* **ASSIGNED TASK 1**:
Quote, word for word, the part of the passage on the American Colonization Society that opens with the words "How a Movement" and closes with "immigrated to Liberia.".

* **TEXT SECTION**:
· · ·

Starting 50 years before the end of slavery, the American Colonization Society moved 12,000 people from America to West Africa.

BECKY LITTLE

The biggest question facing the leaders of the United States in the early 19th century was what to do about slavery. Should it continue or should the U.S. abolish it? Could the country really be home to free black people and enslaved black people at the same time? And if the U.S. ended slavery, would freed men and women remain in the country or go somewhere else?

Many white people at this time thought the answer to that last question was to send free black Americans to Africa through “colonization.” Starting in 1816, the American Colonization Society—which counted future presidents James Monroe and Andrew Jackson among its members—sought to create a colony in Africa for this purpose. This was 50 years before the U.S. would abolish slavery. Over the next three decades, the society secured land in West Africa and shipped people to the colony, which became the nation of Liberia in 1847.

How a Movement to Send Freed Slaves to Africa Created Liberia
The New York chapter of the Colonization Society began in 1817.  The New York Historical Society/Getty Images

The society spent its first few years trying to secure land in West Africa. In 1821, it made a deal with local West African leaders to establish a colony at Cape Mesurado. The strip of land was only 36 miles long and three miles wide (today, Liberia stretches over 38,250 square miles) The next year, the society began sending free people—often groups of families—to the colony. Over the next 40 years, upwards of 12,000 freeborn and formerly enslaved black Americans immigrated to Liberia.

· · ·

Recorded data:
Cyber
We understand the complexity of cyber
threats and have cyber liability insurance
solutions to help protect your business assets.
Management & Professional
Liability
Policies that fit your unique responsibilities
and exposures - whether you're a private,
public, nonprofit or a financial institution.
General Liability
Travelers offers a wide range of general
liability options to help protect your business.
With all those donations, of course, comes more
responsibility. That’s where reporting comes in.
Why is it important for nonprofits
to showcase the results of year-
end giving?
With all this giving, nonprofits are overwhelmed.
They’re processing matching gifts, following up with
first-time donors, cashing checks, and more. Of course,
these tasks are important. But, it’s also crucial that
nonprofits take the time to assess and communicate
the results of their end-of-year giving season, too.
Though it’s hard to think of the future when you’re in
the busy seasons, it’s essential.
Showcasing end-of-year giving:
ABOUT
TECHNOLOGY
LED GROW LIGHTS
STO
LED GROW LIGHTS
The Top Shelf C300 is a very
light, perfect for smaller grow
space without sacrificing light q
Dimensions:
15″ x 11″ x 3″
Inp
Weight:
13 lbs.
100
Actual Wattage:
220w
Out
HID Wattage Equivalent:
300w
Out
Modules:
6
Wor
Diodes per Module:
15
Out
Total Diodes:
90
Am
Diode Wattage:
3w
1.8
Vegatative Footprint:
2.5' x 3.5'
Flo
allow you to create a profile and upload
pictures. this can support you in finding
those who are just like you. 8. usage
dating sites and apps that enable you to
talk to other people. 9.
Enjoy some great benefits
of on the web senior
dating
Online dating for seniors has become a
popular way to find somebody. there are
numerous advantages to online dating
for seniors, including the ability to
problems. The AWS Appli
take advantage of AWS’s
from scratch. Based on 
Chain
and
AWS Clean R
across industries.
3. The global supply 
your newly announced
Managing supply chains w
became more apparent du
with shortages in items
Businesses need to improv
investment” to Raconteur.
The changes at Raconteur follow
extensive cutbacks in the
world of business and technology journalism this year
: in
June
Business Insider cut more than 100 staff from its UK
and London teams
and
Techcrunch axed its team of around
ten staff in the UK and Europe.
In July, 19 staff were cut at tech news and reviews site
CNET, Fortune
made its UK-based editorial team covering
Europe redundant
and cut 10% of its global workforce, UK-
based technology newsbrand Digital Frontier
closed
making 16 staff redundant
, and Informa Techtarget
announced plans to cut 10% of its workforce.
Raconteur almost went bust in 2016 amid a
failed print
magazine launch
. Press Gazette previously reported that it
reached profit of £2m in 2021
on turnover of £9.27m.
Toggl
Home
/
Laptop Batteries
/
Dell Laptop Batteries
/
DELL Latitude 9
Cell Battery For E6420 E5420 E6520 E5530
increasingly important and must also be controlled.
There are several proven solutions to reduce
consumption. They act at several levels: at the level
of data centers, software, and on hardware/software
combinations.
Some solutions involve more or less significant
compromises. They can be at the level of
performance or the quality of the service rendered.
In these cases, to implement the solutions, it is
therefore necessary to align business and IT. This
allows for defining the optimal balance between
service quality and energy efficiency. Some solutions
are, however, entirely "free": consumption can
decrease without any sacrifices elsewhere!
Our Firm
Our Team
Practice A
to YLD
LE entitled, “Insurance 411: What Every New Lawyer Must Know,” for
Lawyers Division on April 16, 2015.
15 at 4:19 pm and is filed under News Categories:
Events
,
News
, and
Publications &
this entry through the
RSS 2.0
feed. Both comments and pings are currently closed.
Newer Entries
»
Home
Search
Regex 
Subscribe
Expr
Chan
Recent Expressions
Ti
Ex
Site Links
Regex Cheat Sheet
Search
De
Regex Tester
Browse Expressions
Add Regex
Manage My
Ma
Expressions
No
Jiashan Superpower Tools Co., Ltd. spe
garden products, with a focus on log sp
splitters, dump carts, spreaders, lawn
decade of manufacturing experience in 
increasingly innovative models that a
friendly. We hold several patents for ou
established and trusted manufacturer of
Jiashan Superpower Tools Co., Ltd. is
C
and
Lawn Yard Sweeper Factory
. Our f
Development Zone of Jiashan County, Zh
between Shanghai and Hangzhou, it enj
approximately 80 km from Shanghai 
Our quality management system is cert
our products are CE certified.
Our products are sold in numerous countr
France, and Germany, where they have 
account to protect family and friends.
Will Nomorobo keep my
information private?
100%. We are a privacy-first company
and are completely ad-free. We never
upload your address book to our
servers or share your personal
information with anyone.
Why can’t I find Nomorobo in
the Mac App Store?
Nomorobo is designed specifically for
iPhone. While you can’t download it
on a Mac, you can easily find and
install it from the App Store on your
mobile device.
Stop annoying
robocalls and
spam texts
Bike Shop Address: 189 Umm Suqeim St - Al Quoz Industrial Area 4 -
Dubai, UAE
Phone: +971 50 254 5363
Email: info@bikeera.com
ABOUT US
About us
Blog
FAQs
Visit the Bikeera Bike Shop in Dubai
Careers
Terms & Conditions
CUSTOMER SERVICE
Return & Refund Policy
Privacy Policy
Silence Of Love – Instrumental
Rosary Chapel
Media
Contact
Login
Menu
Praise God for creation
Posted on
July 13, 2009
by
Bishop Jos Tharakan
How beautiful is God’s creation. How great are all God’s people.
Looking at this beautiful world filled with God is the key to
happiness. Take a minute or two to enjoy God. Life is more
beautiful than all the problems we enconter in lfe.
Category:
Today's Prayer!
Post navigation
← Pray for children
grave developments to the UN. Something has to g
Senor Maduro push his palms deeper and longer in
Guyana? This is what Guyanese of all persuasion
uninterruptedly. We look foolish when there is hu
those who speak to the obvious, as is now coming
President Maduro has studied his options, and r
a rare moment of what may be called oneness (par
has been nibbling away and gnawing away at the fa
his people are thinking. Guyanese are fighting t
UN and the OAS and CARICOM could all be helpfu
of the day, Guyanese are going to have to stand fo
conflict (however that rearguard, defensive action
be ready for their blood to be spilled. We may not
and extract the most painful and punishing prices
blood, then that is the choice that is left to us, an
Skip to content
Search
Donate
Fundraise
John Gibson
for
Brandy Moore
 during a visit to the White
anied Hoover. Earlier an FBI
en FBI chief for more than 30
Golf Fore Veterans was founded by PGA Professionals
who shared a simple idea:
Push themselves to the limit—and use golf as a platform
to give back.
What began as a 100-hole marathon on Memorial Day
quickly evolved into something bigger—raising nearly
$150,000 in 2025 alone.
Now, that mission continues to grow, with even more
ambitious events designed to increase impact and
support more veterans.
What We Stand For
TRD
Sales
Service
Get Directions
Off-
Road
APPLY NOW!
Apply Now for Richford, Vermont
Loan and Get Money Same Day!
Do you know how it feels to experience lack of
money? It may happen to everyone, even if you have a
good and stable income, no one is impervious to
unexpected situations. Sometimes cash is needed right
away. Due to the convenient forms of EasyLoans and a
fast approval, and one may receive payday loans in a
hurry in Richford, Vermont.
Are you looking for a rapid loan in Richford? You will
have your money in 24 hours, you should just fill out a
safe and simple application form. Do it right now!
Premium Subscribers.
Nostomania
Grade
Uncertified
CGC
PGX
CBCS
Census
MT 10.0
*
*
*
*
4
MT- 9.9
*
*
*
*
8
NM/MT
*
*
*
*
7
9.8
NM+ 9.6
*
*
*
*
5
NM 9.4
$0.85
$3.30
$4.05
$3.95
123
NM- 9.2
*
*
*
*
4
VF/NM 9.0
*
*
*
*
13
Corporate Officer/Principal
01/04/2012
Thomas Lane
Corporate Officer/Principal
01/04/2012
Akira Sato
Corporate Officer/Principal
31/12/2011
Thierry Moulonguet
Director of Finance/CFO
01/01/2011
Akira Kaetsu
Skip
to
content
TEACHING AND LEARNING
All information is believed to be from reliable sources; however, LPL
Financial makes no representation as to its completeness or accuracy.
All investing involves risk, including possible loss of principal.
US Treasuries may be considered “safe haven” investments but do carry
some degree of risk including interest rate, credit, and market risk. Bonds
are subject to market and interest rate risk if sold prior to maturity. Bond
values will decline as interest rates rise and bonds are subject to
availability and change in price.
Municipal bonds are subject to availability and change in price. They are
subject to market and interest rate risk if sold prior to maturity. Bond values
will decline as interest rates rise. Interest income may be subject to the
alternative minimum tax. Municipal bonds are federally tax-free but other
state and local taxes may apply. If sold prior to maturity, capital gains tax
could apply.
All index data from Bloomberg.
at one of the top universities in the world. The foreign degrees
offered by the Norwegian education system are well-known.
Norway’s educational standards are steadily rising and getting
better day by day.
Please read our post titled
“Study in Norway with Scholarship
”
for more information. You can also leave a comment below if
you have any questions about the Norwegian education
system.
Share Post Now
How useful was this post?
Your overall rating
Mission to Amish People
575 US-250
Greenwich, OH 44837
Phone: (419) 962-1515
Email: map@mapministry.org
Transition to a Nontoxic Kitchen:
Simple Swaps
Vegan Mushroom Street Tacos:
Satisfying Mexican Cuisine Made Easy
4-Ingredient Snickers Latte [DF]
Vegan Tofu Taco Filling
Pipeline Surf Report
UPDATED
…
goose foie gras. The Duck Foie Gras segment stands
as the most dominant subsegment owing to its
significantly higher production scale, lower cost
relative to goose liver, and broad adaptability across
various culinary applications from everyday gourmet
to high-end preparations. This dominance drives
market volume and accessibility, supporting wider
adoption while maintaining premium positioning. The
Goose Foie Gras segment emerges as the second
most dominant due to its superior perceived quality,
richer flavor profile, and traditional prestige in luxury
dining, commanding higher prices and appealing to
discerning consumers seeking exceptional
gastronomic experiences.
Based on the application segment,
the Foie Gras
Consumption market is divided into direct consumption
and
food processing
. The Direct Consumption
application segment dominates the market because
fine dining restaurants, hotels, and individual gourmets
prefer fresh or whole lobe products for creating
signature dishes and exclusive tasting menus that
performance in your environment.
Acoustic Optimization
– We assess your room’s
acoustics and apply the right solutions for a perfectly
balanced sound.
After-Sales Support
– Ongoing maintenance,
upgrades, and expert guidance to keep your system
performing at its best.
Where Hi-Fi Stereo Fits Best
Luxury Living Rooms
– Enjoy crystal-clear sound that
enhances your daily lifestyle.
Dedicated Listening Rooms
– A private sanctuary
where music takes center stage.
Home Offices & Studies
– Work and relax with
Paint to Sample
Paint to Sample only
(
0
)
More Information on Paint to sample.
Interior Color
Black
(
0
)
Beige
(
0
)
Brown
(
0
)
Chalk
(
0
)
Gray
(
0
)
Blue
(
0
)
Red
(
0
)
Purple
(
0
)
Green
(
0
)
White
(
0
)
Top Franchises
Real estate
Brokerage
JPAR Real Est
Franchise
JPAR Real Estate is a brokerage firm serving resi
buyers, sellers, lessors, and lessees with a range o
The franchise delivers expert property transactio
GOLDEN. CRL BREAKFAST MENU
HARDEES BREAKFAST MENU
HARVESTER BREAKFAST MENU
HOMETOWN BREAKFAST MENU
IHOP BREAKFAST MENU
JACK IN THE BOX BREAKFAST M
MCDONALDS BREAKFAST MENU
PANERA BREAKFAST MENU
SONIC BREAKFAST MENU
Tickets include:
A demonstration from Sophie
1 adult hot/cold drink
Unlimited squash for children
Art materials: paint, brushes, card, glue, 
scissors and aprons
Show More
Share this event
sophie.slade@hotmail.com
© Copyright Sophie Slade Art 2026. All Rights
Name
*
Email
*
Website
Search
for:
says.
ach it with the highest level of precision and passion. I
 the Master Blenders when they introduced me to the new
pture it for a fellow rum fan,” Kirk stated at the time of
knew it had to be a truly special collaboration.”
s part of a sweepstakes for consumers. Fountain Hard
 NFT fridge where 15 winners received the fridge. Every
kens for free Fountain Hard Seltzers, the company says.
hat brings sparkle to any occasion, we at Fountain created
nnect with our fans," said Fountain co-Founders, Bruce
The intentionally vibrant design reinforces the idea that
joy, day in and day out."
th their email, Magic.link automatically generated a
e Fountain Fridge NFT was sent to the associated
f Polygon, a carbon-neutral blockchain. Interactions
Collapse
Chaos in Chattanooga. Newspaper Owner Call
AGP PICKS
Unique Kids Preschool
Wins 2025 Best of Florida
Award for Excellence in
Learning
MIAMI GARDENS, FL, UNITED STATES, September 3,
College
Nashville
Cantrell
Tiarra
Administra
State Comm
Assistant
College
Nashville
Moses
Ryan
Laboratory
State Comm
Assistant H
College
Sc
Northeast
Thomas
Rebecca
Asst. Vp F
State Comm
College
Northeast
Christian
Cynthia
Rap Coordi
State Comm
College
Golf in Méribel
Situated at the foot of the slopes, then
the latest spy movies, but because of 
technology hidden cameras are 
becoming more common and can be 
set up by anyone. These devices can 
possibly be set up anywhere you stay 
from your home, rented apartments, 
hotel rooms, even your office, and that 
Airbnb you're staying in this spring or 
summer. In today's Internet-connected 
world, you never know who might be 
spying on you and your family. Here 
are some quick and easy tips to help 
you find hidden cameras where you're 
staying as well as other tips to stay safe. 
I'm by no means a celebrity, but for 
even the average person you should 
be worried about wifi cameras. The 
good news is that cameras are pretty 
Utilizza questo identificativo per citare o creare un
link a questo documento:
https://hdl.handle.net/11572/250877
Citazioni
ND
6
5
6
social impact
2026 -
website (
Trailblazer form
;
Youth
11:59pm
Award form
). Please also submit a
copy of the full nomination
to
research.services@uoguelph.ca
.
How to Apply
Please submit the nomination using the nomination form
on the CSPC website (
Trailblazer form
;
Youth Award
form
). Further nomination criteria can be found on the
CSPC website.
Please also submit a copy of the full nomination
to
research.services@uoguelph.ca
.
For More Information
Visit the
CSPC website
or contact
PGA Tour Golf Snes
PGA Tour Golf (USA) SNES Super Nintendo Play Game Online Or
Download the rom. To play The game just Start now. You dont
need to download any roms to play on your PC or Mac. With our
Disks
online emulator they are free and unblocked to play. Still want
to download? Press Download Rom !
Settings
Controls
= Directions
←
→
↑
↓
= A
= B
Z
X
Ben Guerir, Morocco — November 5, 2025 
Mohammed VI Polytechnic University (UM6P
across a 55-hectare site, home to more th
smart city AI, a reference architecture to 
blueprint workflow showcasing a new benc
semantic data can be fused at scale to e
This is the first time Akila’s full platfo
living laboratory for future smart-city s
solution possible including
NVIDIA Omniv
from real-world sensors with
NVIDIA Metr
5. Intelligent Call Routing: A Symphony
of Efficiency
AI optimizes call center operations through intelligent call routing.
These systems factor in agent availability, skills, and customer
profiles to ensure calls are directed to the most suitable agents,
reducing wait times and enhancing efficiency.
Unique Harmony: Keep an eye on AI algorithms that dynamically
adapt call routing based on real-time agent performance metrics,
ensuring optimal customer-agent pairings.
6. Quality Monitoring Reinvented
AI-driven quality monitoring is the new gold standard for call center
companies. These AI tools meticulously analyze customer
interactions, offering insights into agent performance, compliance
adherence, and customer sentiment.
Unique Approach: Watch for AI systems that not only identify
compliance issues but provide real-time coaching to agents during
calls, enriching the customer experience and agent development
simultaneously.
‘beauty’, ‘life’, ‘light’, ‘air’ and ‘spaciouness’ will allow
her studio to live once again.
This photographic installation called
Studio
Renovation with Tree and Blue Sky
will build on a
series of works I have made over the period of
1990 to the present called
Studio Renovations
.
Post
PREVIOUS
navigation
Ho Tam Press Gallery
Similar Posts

· · ·

* **ASSIGNED TASK 2**:
Print the recorded data exactly, from its first line through the line containing "public, nonprofit or a financial institution.", with both ends included, and print nothing else.

* **OUTPUT 1**:
How a Movement to Send Freed Slaves to Africa Created Liberia
The New York chapter of the Colonization Society began in 1817.  The New York Historical Society/Getty Images

The society spent its first few years trying to secure land in West Africa. In 1821, it made a deal with local West African leaders to establish a colony at Cape Mesurado. The strip of land was only 36 miles long and three miles wide (today, Liberia stretches over 38,250 square miles) The next year, the society began sending free people—often groups of families—to the colony. Over the next 40 years, upwards of 12,000 freeborn and formerly enslaved black Americans immigrated to Liberia.

* **OUTPUT 2**:
Cyber
We understand the complexity of cyber
threats and have cyber liability insurance
solutions to help protect your business assets.
Management & Professional
Liability
Policies that fit your unique responsibilities
and exposures - whether you're a private,
public, nonprofit or a financial institution.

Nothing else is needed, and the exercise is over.